As we move toward a presidential election in November, many of us become more confused by the day. Candidates spin the truth to suit the desires of their constituencies, statistics are spewed out as facts without proof and lies/exaggerations are spread about other candidates at will. Misleading impressions, bent untruths, and being economical with the truth abound.

At the same time as we decry the state of politics, ordinary citizens continue to cheat on their income taxes, insurance fraud drains $50 billion from insurers every year, and Internet scams net billions of dollars a year. We are economical with the truth to suit our own purposes and perpetuate divisions among people, organizations and even religions by insisting that we have the only truth. Liar, liar, pants on fire.

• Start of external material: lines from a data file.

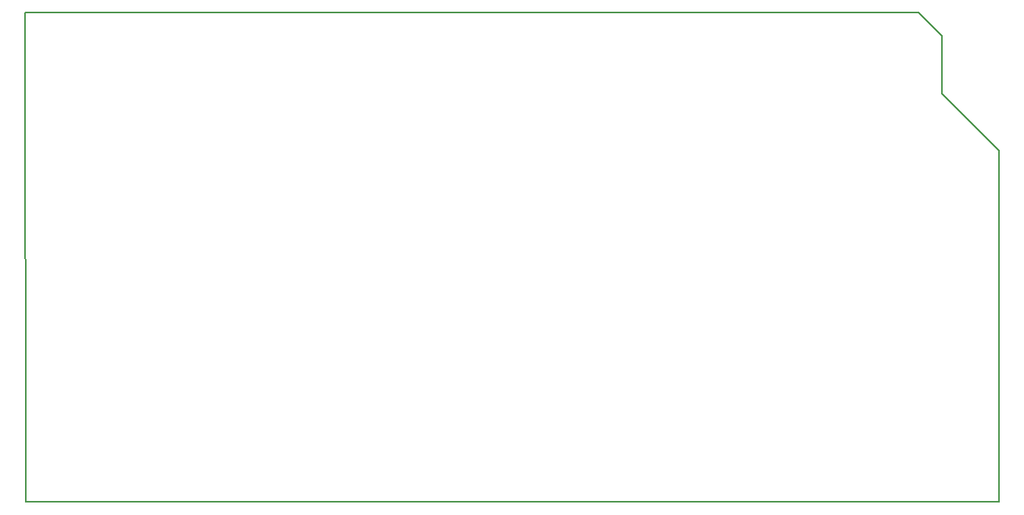
<source format=gbr>
G04 DipTrace 3.1.0.1*
G04 BoardOutline.gbr*
%MOIN*%
G04 #@! TF.FileFunction,Profile*
G04 #@! TF.Part,Single*
%ADD11C,0.006*%
%FSLAX26Y26*%
G04*
G70*
G90*
G75*
G01*
G04 BoardOutline*
%LPD*%
X397937Y394000D2*
D11*
X4547937D1*
Y555417D1*
Y1894000D1*
X4303937Y2139000D1*
X4303449Y2386126D1*
X4205024Y2484551D1*
X394000D1*
X397937Y394000D1*
M02*

</source>
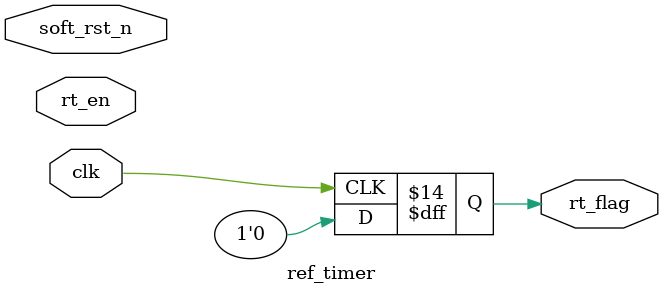
<source format=v>
`include "../rtl/head.v"

module ref_timer(
        clk        ,//时钟线 100Mhz
        rt_en      ,//使能刷新
        rt_flag    ,//计数器满标志
        soft_rst_n //软复位
);

input  clk         ;
input  soft_rst_n  ;
input  rt_en       ;
                   
output reg rt_flag ;

reg [9:0] cnt      ;

always@(posedge clk)begin
  if (!soft_rst_n)begin//同步复位
      cnt     <= 10'd0        ;
      rt_flag <= 1'b0         ; 
  end
  else if(rt_en)
            if(cnt >=700)begin// 最长在64ms/8192=7.813us=7813ns周期内进行一次刷新
              cnt    <= 10'd0   ;
              rt_flag<= 1'b1    ;
          end
            else begin
                cnt    <= cnt + 1  ;//100MHz 计数一次10ns
                rt_flag<= 1'b0     ;
            end
  else 
       cnt       <= 10'd0       ;
       rt_flag   <= 1'b0        ;
     
 end
 

endmodule
</source>
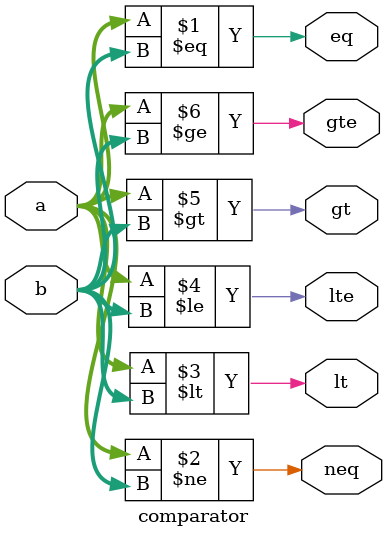
<source format=sv>
module comparator #(parameter N = 8)
                   (input logic[N-1:0] a, b,
                    output logic eq, neq, lt, lte, gt, gte);
    assign eq = (a == b);
    assign neq = (a != b);
    assign lt = (a < b);
    assign lte = (a <= b);
    assign gt = (a > b);
    assign gte = (a >= b);
endmodule

</source>
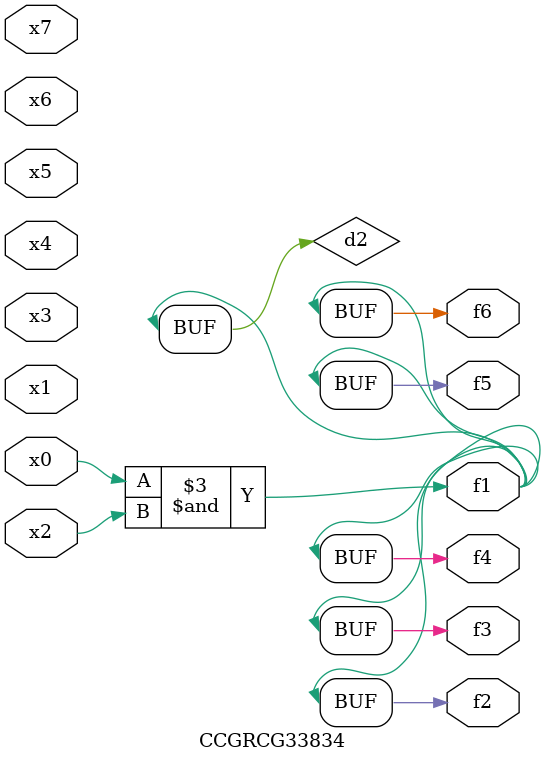
<source format=v>
module CCGRCG33834(
	input x0, x1, x2, x3, x4, x5, x6, x7,
	output f1, f2, f3, f4, f5, f6
);

	wire d1, d2;

	nor (d1, x3, x6);
	and (d2, x0, x2);
	assign f1 = d2;
	assign f2 = d2;
	assign f3 = d2;
	assign f4 = d2;
	assign f5 = d2;
	assign f6 = d2;
endmodule

</source>
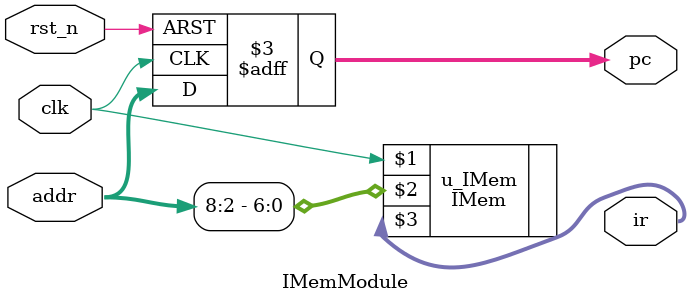
<source format=v>
`timescale 1ns / 1ps
module IMemModule(
	input clk,
	input rst_n,
	input [31:0] addr,

	output reg [31:0] pc,
	output [31:0] ir
);

IMem u_IMem(
	clk,
	addr[8:2],
	ir
);

always@(posedge clk or negedge rst_n)
begin
	if(~rst_n)
		pc<=32'h0;
	else
		pc<=addr;
end

endmodule

</source>
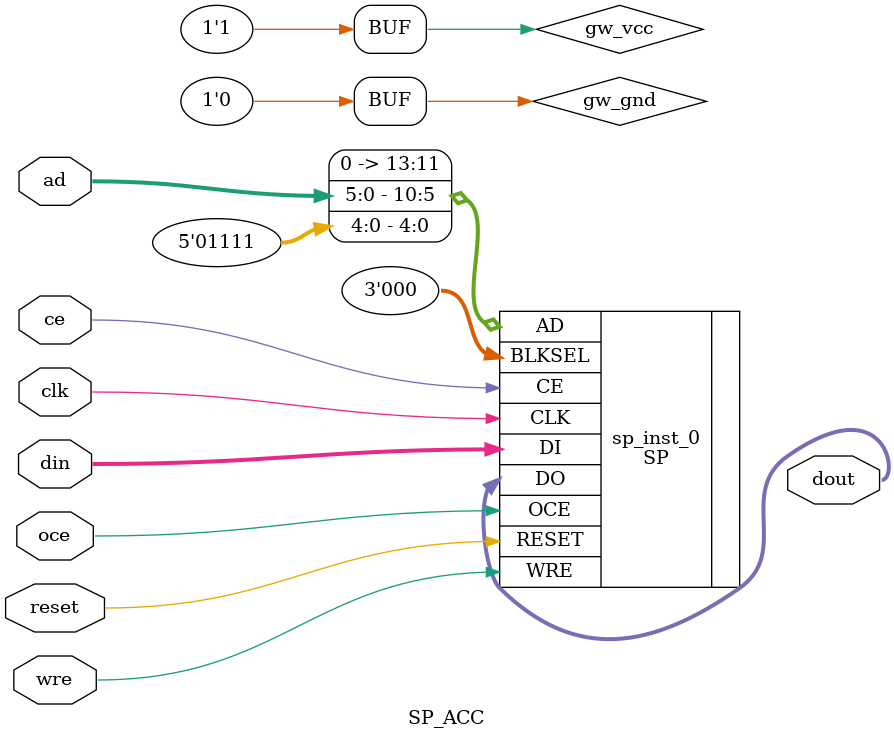
<source format=v>

module SP_ACC (dout, clk, oce, ce, reset, wre, ad, din);

output [25:0] dout;
input clk;
input oce;
input ce;
input reset;
input wre;
input [5:0] ad;
input [25:0] din;

wire gw_vcc;
wire gw_gnd;

assign gw_vcc = 1'b1;
assign gw_gnd = 1'b0;

SP sp_inst_0 (
    .DO(dout[25:0]),
    .CLK(clk),
    .OCE(oce),
    .CE(ce),
    .RESET(reset),
    .WRE(wre),
    .BLKSEL({gw_gnd,gw_gnd,gw_gnd}),
    .AD({gw_gnd,gw_gnd,gw_gnd,ad[5:0],gw_gnd,gw_vcc,gw_vcc,gw_vcc,gw_vcc}),
    .DI(din[25:0])
);

defparam sp_inst_0.READ_MODE = 1'b0;
defparam sp_inst_0.WRITE_MODE = 2'b00;
defparam sp_inst_0.BIT_WIDTH = 32;
defparam sp_inst_0.BLK_SEL = 3'b000;
defparam sp_inst_0.RESET_MODE = "SYNC";

endmodule //SP_ACC

</source>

As we move through the season of Lent toward Holy Week, what is the truth of the gospel? As we witness Jesus being true to himself and his call from God, how is God calling us to witness to the good news of Jesus Christ? Can we repent of our desire to be economical with the truth when we seek to mold Christ’s church into our own image? Can we celebrate the grace of difference and the wind of the Holy Spirit, which blows where it wills?

What is the truth of our lives as Christ-followers? Will we embody courage, self-emptying and humility as we seek to embrace the complexity of our world? Will we model the insistence of Jesus that we be united in love for all or will we, like Pilate, wash our hands? Who will take us to the Promised Land? There is only One. Lord, have mercy. Christ, have mercy. Lord, have mercy.